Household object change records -
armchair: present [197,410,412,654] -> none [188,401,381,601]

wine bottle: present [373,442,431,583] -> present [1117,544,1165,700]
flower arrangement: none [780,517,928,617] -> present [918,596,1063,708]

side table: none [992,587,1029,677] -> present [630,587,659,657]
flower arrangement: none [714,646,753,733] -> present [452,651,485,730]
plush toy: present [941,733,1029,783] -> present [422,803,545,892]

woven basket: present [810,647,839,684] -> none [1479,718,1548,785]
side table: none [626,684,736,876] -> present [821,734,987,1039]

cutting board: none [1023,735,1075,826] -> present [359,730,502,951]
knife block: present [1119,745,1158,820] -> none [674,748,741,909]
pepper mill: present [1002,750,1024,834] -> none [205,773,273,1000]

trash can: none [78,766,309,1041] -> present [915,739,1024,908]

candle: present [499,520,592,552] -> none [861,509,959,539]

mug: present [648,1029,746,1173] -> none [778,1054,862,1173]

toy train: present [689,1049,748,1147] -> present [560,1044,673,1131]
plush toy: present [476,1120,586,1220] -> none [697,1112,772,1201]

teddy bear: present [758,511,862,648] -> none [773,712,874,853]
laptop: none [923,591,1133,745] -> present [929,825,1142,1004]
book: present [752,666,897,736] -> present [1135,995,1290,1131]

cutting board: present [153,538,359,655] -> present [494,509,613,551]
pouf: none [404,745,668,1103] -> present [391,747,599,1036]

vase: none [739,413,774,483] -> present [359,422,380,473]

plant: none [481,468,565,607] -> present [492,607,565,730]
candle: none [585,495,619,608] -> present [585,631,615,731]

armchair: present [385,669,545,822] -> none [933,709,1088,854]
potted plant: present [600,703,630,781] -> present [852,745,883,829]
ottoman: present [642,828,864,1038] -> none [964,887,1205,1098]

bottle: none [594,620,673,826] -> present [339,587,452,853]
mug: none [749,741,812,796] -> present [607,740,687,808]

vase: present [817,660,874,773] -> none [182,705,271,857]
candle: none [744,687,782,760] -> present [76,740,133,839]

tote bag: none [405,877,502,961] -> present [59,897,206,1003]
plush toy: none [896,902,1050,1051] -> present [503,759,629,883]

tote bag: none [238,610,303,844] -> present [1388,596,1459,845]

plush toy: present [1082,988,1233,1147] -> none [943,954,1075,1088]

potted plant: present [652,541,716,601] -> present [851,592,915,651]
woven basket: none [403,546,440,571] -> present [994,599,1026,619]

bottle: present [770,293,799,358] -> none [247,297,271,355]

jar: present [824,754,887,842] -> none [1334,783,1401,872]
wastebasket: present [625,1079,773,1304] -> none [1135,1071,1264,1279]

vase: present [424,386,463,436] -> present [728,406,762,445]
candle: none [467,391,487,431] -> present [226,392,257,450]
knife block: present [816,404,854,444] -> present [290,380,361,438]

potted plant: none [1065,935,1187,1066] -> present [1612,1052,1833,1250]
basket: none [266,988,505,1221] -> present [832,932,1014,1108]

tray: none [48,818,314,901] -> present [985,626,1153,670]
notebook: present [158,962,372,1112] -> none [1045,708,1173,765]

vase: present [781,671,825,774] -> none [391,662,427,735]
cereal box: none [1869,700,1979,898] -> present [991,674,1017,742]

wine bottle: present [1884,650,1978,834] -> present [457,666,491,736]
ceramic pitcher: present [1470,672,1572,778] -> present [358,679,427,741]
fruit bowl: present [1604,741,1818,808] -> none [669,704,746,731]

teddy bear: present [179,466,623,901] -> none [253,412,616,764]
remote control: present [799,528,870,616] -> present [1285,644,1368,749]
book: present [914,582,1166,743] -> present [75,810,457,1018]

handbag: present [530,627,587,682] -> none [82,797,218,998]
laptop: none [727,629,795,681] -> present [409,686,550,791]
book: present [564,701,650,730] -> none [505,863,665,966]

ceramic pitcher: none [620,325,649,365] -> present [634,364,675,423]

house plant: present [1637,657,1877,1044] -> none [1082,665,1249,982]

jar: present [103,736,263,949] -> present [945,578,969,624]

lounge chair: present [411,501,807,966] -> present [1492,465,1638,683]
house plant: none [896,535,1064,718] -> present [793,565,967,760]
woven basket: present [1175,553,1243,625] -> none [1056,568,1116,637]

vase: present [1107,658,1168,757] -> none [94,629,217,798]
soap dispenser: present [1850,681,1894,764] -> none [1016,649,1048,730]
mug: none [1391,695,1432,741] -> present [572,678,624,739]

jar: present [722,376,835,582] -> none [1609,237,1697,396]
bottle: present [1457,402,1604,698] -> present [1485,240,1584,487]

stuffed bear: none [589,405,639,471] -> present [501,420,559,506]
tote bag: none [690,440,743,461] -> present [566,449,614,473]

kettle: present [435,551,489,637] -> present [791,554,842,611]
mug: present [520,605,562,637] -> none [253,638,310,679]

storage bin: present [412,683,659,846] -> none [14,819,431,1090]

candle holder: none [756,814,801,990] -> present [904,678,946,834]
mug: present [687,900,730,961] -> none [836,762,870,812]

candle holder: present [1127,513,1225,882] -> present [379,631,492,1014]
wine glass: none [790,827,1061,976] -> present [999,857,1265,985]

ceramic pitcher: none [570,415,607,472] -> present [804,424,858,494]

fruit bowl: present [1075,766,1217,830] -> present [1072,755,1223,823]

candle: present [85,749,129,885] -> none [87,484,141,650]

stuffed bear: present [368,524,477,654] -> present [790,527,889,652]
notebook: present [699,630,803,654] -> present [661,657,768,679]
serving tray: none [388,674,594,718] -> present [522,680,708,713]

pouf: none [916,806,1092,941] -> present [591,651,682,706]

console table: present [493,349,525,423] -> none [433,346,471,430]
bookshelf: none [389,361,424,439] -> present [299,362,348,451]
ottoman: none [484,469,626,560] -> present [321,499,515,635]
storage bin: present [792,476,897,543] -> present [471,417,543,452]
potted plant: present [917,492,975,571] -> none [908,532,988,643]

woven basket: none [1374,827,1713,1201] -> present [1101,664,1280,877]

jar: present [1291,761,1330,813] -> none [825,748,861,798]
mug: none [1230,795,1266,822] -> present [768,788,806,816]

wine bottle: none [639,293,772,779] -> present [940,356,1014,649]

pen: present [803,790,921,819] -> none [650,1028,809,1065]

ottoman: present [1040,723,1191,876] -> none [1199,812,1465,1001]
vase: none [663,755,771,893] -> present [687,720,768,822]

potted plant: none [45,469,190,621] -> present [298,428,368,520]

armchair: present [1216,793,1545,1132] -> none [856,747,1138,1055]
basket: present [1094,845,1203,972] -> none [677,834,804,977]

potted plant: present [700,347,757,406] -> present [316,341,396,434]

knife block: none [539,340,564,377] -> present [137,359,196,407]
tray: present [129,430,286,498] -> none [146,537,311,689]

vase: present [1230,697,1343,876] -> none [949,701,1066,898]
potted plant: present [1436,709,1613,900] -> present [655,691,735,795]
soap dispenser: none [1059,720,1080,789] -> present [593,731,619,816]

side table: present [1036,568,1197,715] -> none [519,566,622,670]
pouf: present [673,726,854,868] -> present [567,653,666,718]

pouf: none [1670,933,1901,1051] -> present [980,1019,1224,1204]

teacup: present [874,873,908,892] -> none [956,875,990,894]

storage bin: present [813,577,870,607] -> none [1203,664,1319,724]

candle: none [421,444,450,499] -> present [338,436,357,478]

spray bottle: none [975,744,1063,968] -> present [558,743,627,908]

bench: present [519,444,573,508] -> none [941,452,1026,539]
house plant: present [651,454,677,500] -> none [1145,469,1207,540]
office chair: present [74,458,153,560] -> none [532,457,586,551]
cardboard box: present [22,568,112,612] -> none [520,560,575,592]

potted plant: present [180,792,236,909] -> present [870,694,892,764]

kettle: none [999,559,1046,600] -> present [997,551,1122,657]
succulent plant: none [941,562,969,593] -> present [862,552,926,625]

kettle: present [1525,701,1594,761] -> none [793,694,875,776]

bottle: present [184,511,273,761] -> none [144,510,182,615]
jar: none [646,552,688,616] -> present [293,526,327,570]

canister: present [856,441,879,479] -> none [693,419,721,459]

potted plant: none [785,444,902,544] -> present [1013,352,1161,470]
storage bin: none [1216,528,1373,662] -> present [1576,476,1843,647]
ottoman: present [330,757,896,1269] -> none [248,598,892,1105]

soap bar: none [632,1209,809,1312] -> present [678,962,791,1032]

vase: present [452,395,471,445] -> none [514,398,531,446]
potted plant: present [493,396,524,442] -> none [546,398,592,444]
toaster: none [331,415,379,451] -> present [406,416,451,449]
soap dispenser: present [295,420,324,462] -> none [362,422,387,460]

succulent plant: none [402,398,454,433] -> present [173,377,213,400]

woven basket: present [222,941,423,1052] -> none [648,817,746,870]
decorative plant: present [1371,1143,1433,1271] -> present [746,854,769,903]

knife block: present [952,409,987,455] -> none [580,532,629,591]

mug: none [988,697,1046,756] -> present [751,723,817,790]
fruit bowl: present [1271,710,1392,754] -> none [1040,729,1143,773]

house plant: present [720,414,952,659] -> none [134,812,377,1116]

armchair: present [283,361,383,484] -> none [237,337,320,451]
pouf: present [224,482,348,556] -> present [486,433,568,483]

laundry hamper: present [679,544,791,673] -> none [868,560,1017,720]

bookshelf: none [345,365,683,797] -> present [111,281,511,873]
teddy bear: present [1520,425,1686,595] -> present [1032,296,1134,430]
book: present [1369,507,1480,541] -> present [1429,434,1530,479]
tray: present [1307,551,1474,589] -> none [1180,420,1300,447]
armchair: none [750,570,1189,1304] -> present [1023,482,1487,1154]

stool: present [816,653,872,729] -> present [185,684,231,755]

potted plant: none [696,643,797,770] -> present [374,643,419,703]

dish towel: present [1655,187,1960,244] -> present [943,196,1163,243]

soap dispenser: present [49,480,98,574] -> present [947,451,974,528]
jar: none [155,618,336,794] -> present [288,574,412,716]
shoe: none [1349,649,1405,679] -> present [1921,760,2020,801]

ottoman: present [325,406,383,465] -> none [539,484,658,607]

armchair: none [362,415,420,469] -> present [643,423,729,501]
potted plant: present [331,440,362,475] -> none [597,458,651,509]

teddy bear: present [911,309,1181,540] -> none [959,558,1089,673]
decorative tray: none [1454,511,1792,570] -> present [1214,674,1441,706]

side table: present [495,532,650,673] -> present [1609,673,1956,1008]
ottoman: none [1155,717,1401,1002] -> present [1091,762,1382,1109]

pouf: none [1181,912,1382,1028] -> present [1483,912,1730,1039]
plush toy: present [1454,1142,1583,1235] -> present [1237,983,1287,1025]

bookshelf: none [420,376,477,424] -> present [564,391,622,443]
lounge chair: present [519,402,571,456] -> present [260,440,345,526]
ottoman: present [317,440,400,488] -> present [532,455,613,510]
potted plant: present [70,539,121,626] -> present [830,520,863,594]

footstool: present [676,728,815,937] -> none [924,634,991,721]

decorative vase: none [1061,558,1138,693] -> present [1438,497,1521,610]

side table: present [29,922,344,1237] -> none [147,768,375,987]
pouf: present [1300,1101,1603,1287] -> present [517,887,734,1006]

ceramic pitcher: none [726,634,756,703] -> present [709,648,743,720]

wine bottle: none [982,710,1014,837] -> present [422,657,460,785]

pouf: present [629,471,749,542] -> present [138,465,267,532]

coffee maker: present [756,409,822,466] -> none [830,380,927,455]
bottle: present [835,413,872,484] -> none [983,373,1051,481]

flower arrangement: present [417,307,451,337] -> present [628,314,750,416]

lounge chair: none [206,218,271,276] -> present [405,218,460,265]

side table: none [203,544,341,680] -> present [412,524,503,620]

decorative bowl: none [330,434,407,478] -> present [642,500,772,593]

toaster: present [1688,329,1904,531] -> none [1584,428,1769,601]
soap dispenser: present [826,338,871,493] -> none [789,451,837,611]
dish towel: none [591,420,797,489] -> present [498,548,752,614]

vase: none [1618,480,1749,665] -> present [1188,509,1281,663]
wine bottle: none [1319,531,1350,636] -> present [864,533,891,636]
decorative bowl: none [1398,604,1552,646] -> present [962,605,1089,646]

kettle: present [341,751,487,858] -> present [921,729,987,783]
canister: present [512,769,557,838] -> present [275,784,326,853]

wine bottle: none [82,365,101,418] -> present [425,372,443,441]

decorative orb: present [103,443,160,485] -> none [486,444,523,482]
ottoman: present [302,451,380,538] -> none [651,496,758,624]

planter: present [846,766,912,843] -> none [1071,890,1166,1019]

Description of the task - Give back exactly the lines above, from the line containing "candle: none [744,687,782,760]" through the line containing "plush toy: present [1082,988,1233,1147]", with both end lines and nothing more.

Written solution -
candle: none [744,687,782,760] -> present [76,740,133,839]

tote bag: none [405,877,502,961] -> present [59,897,206,1003]
plush toy: none [896,902,1050,1051] -> present [503,759,629,883]

tote bag: none [238,610,303,844] -> present [1388,596,1459,845]

plush toy: present [1082,988,1233,1147] -> none [943,954,1075,1088]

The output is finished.